Tuesday 3 July 2012

What to expect from Elizabeth Banks? A hunger for more

Elizabeth BanksWith roles in 'The Hunger Games,' 'What to Expect When You're Expecting' and 'People Like Us,' a producing gig and her own blog, the actress blazes an eclectic path.

In her early 20s, Elizabeth Banks filmed a commercial for the clear malt liquor Zima in which she played three different possible dates: a preppy girl, a tomboy and — once the booze started flowing — a fantasy vixen in a latex nurse's costume.
Now 38, Banks has outlasted the adult beverage (it was discontinued in 2008), but the booze ad foreshadowed an acting career filled with eclectic, gung-ho characters — and she's more in demand than ever.
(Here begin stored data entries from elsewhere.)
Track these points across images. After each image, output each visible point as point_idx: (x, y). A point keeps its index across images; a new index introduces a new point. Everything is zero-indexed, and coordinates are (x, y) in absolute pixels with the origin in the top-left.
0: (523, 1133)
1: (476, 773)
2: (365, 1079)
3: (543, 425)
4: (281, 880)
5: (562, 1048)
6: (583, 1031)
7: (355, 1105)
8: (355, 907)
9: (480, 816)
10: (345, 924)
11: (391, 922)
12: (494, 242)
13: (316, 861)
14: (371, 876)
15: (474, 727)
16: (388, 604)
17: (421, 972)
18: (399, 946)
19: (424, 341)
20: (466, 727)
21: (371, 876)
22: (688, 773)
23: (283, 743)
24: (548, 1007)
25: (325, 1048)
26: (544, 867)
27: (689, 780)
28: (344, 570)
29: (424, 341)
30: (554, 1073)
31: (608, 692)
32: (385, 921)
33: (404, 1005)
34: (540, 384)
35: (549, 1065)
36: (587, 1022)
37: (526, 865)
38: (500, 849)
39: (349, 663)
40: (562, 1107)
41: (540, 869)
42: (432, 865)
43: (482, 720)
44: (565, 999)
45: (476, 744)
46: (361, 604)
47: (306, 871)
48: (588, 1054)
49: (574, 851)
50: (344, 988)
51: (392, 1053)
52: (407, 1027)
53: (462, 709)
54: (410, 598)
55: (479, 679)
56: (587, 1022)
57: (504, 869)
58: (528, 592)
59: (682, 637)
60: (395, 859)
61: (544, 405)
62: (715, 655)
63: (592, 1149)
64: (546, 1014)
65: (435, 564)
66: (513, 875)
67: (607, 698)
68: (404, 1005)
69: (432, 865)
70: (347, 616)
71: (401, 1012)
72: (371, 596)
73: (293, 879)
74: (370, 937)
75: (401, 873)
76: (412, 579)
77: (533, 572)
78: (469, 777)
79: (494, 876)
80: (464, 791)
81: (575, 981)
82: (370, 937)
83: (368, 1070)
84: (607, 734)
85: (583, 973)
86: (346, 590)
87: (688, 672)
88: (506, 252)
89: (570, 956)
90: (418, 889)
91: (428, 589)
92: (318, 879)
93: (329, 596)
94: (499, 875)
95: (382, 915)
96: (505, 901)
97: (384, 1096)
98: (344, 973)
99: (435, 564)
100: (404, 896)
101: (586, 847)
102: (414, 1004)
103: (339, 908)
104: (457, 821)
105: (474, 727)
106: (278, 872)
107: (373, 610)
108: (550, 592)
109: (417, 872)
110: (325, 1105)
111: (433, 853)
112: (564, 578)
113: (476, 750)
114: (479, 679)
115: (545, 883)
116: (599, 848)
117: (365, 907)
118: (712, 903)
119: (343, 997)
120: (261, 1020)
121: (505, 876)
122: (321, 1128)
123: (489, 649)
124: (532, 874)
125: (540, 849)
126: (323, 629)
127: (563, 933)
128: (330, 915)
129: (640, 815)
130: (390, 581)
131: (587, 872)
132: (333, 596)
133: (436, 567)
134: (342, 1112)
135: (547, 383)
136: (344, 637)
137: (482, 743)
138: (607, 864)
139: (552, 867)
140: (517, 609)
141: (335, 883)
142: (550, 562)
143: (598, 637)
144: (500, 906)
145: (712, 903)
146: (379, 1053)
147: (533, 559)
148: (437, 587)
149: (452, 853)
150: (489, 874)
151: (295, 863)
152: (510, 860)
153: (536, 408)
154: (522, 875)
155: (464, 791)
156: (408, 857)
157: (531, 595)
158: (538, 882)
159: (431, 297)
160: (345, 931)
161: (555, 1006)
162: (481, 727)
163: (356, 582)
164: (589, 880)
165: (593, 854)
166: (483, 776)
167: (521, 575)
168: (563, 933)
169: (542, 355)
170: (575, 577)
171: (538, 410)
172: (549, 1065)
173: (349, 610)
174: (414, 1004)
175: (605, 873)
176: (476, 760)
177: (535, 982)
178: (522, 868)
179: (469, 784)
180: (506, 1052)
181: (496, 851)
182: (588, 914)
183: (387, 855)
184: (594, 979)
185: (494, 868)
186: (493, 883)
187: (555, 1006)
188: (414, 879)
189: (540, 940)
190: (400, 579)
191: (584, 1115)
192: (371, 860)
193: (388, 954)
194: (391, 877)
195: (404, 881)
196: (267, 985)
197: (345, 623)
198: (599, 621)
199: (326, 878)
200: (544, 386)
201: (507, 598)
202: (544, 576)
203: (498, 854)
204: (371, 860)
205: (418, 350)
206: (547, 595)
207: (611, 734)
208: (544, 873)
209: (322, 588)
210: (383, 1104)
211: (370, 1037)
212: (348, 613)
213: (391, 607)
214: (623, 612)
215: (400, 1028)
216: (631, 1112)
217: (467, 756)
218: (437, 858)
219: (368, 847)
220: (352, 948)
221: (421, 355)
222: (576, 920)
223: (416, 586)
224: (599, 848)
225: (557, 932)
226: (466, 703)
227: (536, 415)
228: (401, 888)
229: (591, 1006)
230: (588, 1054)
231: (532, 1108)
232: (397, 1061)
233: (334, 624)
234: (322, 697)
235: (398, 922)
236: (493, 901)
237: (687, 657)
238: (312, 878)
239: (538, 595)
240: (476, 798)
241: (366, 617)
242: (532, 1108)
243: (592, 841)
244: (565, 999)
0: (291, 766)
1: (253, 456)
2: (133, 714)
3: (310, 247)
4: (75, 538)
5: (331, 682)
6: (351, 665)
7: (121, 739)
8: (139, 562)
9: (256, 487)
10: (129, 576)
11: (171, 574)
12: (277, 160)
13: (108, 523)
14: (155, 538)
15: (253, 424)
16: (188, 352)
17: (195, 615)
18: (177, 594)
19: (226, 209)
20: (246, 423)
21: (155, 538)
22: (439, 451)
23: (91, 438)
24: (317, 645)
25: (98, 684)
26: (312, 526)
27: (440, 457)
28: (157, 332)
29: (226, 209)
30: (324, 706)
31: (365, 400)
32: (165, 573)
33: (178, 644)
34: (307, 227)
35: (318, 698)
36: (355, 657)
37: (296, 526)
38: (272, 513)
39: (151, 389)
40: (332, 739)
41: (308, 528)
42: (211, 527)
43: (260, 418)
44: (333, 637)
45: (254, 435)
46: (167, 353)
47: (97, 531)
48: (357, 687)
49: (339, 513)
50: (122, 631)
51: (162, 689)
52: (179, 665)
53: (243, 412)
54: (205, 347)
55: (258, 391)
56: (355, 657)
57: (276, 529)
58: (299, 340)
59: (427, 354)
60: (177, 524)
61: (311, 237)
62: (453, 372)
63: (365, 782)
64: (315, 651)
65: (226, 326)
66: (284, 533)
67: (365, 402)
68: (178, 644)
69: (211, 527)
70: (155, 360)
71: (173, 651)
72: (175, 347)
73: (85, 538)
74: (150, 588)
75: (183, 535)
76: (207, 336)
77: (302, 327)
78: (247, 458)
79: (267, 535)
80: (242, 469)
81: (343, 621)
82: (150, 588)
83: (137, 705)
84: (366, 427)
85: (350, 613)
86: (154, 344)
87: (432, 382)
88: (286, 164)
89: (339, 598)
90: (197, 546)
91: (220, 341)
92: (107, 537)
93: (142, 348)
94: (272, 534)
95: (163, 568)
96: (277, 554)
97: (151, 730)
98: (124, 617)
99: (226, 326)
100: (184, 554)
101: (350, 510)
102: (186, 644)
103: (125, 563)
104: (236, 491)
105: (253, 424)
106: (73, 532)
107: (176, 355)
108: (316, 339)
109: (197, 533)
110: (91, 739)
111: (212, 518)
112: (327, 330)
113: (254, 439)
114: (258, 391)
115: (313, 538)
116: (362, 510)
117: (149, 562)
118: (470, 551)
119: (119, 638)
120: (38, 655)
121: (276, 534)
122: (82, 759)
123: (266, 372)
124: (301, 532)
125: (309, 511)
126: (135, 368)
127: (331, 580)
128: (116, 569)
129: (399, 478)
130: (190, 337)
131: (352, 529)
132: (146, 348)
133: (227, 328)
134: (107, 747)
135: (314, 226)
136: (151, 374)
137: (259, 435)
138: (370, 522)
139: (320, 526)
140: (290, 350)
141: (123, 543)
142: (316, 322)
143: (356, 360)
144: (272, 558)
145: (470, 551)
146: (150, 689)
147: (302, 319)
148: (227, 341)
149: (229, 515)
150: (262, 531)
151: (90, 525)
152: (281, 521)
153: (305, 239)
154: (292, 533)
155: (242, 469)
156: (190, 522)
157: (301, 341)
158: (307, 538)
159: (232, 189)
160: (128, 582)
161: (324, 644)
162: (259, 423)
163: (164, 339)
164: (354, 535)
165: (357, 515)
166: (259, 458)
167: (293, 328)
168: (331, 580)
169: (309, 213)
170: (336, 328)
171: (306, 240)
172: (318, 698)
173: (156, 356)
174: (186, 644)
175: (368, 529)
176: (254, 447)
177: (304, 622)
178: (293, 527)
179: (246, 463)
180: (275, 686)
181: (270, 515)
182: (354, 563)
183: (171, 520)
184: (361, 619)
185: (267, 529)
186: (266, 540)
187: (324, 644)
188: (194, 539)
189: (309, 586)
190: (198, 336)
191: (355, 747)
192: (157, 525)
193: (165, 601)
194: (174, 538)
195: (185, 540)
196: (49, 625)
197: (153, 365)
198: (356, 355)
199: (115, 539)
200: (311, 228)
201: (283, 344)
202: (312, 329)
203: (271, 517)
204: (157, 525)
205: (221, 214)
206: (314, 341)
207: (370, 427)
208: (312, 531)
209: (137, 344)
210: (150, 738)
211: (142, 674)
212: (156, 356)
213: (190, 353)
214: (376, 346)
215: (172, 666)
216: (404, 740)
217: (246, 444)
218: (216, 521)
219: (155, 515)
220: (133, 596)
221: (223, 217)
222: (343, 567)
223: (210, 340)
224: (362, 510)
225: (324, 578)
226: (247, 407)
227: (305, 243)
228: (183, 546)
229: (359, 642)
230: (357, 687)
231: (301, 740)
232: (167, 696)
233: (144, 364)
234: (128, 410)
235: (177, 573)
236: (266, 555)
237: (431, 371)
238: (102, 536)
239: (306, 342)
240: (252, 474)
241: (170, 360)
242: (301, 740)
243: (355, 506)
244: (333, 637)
Just consider her roles in three studio movies in the last four months:
In the dystopian blockbuster "The Hunger Games,"Banks cheerfully chaperones child gladiators into the ring; in the pregnancy comedy "What to Expect When You're Expecting," she crusades for breastfeeding as the manic proprietor of a maternity boutique; and in the family drama"People Like Us," which opened over the weekend, she's a single mom navigating her father's secret history with wit and resilience.
PHOTOS: "People Like Us" red carpet premiere
In a recent interview over salad and tea in Beverly Hills, Banks was a bubbly raconteur on subjects high and low — campaigning for President Obama, obsessing over Girl Scout cookies, surviving a Roman Catholic upbringing, penning a masters thesis on Tennessee Williams' "Summer and Smoke."
"I've been feisty for a long time, basically, always looking for an angle," she said.
That earthiness is a quality that serves her well as Frankie, a recovering alcoholic in "People Like Us."
A rare cinematic look at the meaning of the sibling bond, "People Like Us" is the heavily fictionalized story of its writer-director, Alex Kurtzman, who met his half-sister for the first time when he was 30. In the movie, Chris Pine plays Sam, a young man who must deliver an inheritance to a sister he never knew he had — Banks' Frankie. Kurtzman's writing partner, Roberto Orci, and college friend, actor Jody Lambert, also collaborated on the screenplay.